• **Input material**
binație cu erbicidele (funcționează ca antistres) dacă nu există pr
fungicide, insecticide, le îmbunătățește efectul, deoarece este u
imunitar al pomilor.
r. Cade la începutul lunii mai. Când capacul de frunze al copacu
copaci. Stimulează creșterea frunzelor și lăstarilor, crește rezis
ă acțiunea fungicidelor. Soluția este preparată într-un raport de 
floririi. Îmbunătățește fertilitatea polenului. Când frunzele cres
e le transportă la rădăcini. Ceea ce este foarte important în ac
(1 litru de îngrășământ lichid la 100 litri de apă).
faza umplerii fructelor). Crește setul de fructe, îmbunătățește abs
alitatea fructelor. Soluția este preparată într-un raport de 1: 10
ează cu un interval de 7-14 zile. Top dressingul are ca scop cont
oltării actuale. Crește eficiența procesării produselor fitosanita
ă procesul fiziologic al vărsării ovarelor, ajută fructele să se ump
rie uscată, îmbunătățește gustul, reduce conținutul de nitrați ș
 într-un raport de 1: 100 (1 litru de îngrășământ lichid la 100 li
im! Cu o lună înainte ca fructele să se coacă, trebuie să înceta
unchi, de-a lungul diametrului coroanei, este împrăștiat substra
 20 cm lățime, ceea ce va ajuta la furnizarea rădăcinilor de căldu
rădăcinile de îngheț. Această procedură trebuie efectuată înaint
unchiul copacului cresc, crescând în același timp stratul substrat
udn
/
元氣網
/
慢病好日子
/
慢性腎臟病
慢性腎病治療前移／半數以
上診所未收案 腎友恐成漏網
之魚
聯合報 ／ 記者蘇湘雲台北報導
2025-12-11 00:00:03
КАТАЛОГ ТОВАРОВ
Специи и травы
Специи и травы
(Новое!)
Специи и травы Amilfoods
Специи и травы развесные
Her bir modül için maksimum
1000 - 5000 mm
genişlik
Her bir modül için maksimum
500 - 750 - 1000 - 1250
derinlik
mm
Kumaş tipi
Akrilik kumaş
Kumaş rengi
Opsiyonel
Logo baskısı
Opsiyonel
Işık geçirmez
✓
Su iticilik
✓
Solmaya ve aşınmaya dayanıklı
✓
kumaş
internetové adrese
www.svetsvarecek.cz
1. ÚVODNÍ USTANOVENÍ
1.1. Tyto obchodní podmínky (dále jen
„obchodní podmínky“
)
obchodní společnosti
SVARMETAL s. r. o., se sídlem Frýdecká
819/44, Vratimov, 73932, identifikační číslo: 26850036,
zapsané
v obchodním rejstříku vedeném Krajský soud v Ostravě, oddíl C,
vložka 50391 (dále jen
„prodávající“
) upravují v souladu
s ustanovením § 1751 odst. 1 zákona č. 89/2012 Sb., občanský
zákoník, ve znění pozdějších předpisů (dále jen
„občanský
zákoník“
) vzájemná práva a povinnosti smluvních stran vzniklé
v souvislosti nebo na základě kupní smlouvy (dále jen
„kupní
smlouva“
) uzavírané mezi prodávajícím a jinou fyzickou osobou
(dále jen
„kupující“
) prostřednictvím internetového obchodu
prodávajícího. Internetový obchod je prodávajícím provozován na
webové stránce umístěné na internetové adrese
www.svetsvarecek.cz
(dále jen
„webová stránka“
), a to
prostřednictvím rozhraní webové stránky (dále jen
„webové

• **How to complete this task**
Locate each line in the listing above that contains the string "webové", and copy every such line.

• **Answer space**
webové stránce umístěné na internetové adrese
prostřednictvím rozhraní webové stránky (dále jen
„webové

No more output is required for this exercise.